La saña de los “haters” internáuticos pretende cebarse en cineastas como Almodovar o Amenabar porque son expresamente homosexuales. En el 36, esa condición condujo a García Lorca ante un paredón. Pero es preciso reconocer que el odio puede afectar a cualquiera que no encaje en los moldes hiperconservadores. En el actual territorio de la literatura y el cine, pocos se salvan: Penélope Cruz y Javier Bardem (rojo y ecologista por más señas), Almudena Grandes, la recién llegada Rosalía (sólo le faltó lo de “fuck Vox”), la mayoría de las estrellas de la escena, la radio o la televisión, Shakira (que además de menear las caderas de esa manera es pareja del independentista Piqué)… a todos ellos y ellas se les tacha de millonarios sin escrúpulos, sinvergüenzas, aprovechados, chupópteros y fracasados.
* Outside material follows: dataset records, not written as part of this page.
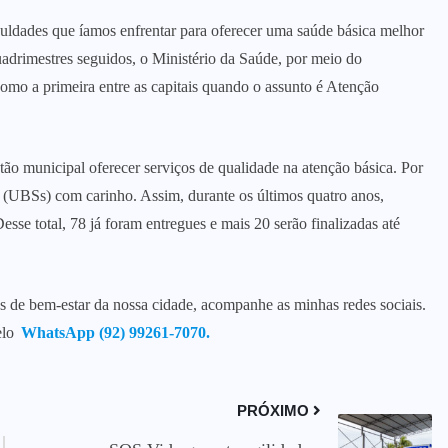
culdades que íamos enfrentar para oferecer uma saúde básica melhor
adrimestres seguidos, o Ministério da Saúde, por meio do
omo a primeira entre as capitais quando o assunto é Atenção
tão municipal oferecer serviços de qualidade na atenção básica. Por
 (UBSs) com carinho. Assim, durante os últimos quatro anos,
se total, 78 já foram entregues e mais 20 serão finalizadas até
as de bem-estar da nossa cidade, acompanhe as minhas redes sociais.
elo
WhatsApp (92) 99261-7070
.
PRÓXIMO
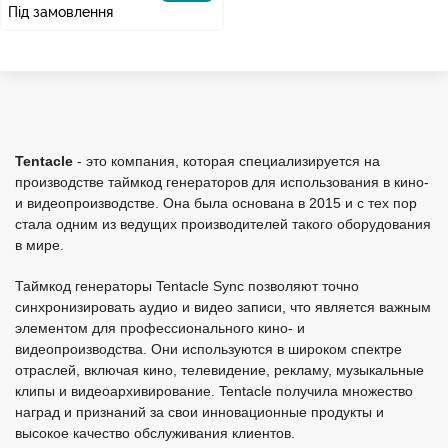
Під замовлення
Tentacle
- это компания, которая специализируется на
производстве таймкод генераторов для использования в кино-
и видеопроизводстве. Она была основана в 2015 и с тех пор
стала одним из ведущих производителей такого оборудования
в мире.
Таймкод генераторы Tentacle Sync позволяют точно
синхронизировать аудио и видео записи, что является важным
элементом для профессионального кино- и
видеопроизводства. Они используются в широком спектре
отраслей, включая кино, телевидение, рекламу, музыкальные
клипы и видеоархивирование.
Tentacle получила множество
наград и признаний за свои инновационные продукты и
высокое качество обслуживания клиентов.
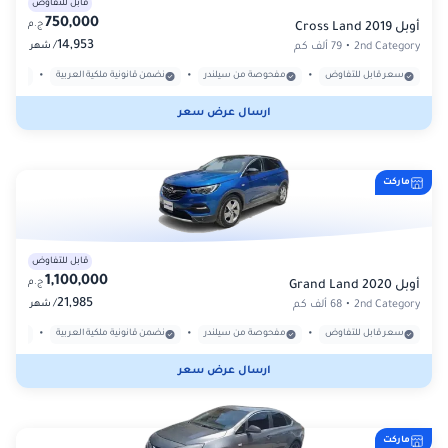
قابل للتفاوض
750,000
ج.م
أوبل Cross Land 2019
14,953
/
2nd Category
•
79 ألف كم
شهر
•
•
•
سعر قابل للتفاوض
مفحوصة من سيلندر
نضمن قانونية ملكية العربية
بدون
ارسال عرض سعر
ماركت
قابل للتفاوض
1,100,000
ج.م
أوبل Grand Land 2020
21,985
/
2nd Category
•
68 ألف كم
شهر
•
•
•
سعر قابل للتفاوض
مفحوصة من سيلندر
نضمن قانونية ملكية العربية
بدون
ارسال عرض سعر
ماركت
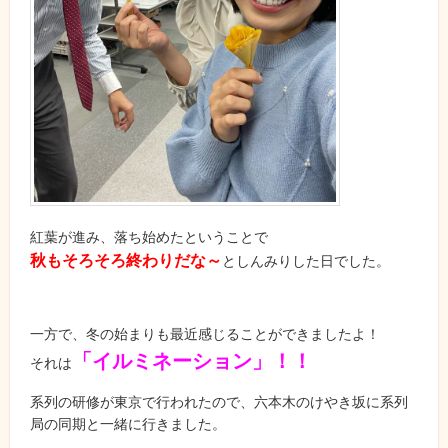
紅葉が進み、落ち始めたということで
秋もそろそろ終わりだな～
としんみりした日でした。
一方で、冬の始まりも最近感じることができましたよ！
「イルミネーション」！！
それは
系列の研修が東京で行われたので、六本木のけやき坂に系列
局の同期と一緒に行きました。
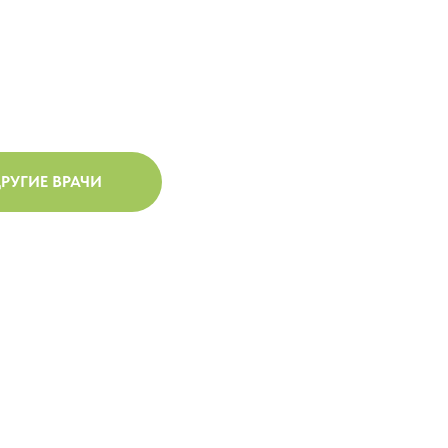
РУГИЕ ВРАЧИ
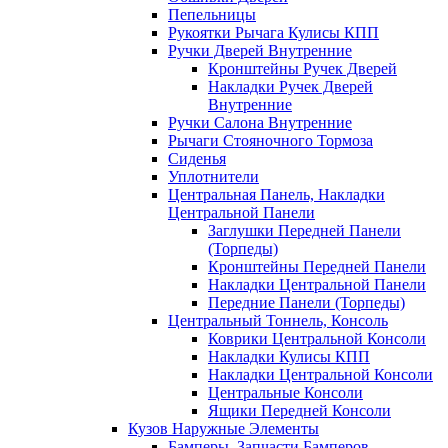
Пепельницы
Рукоятки Рычага Кулисы КПП
Ручки Дверей Внутренние
Кронштейны Ручек Дверей
Накладки Ручек Дверей
Внутренние
Ручки Салона Внутренние
Рычаги Стояночного Тормоза
Сиденья
Уплотнители
Центральная Панель, Накладки
Центральной Панели
Заглушки Передней Панели
(Торпеды)
Кронштейны Передней Панели
Накладки Центральной Панели
Передние Панели (Торпеды)
Центральный Тоннель, Консоль
Коврики Центральной Консоли
Накладки Кулисы КПП
Накладки Центральной Консоли
Центральные Консоли
Ящики Передней Консоли
Кузов Наружные Элементы
Бамперы, Запчасти Бамперов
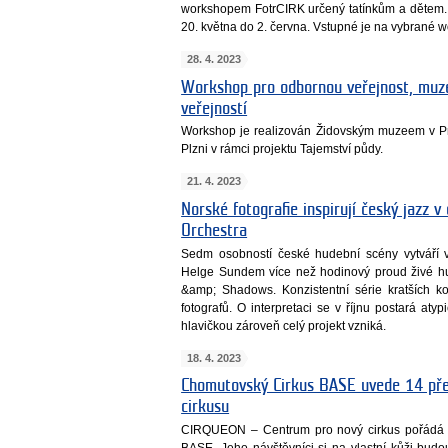
workshopem FotrCIRK určený tatínkům a dětem. 
20. května do 2. června. Vstupné je na vybrané 
28. 4. 2023
Workshop pro odbornou veřejnost, muze
veřejností
Workshop je realizován Židovským muzeem v 
Plzni v rámci projektu Tajemství půdy.
21. 4. 2023
Norské fotografie inspirují český jazz 
Orchestra
Sedm osobností české hudební scény vytváří 
Helge Sundem více než hodinový proud živé hu
&amp; Shadows. Konzistentní série kratších 
fotografů. O interpretaci se v říjnu postará at
hlavičkou zároveň celý projekt vzniká.
18. 4. 2023
Chomutovský Cirkus BASE uvede 14 př
cirkusu
CIRQUEON – Centrum pro nový cirkus pořádá v
BASE. Jeho návštěvníci si na vlastní kůži budo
Incluso el mismísimo Pérez Reverte ha sido considerado poco imperiofílico y demasiado descontrolado por quienes le reprochan en tuits y otros mensajes de amplia difusión no apreciar en su debida medida la gloria del pasado hispano. Que su Alatriste es demasiado respondón.


Ahora, alentados por Bannon y otros gurús de la alt-right anglosajona, que predican el retorno sin complejos al ideario paleorreaccionario, los ultraderechistas españoles pelean abiertamente por la hegemonía cultural. Buscan sus propios intelectuales orgánicos, que no abundan como no abundaron en el pasado. Pero invaden con enorme aplicación y persistencia los nuevos ámbitos comunicativos. Difunden sus símbolos y paradigmas. No solo pretenden mantener e intensificar las ya abundantes subvenciones a la llamada fiesta de los toros y suprimir las que recibe la producción cinematográfica, sino provocar toda una transformación del marco que incluye conceptos, imágenes, relatos, creación, libertades y sueños. Van a por todas.


Aunque es verdad que su tabarra taurina es lo que más llama la atención por lo estrafalaria. Al menos, esta vez, mucha gente de ese mundillo está con ellos, e incluso se retrata en los actos ultraderechistas. En el 36, sin embargo, la mayoría de los matadores y subalternos tomaron partido por la República. Eso sí ha cambiado… Qué curioso.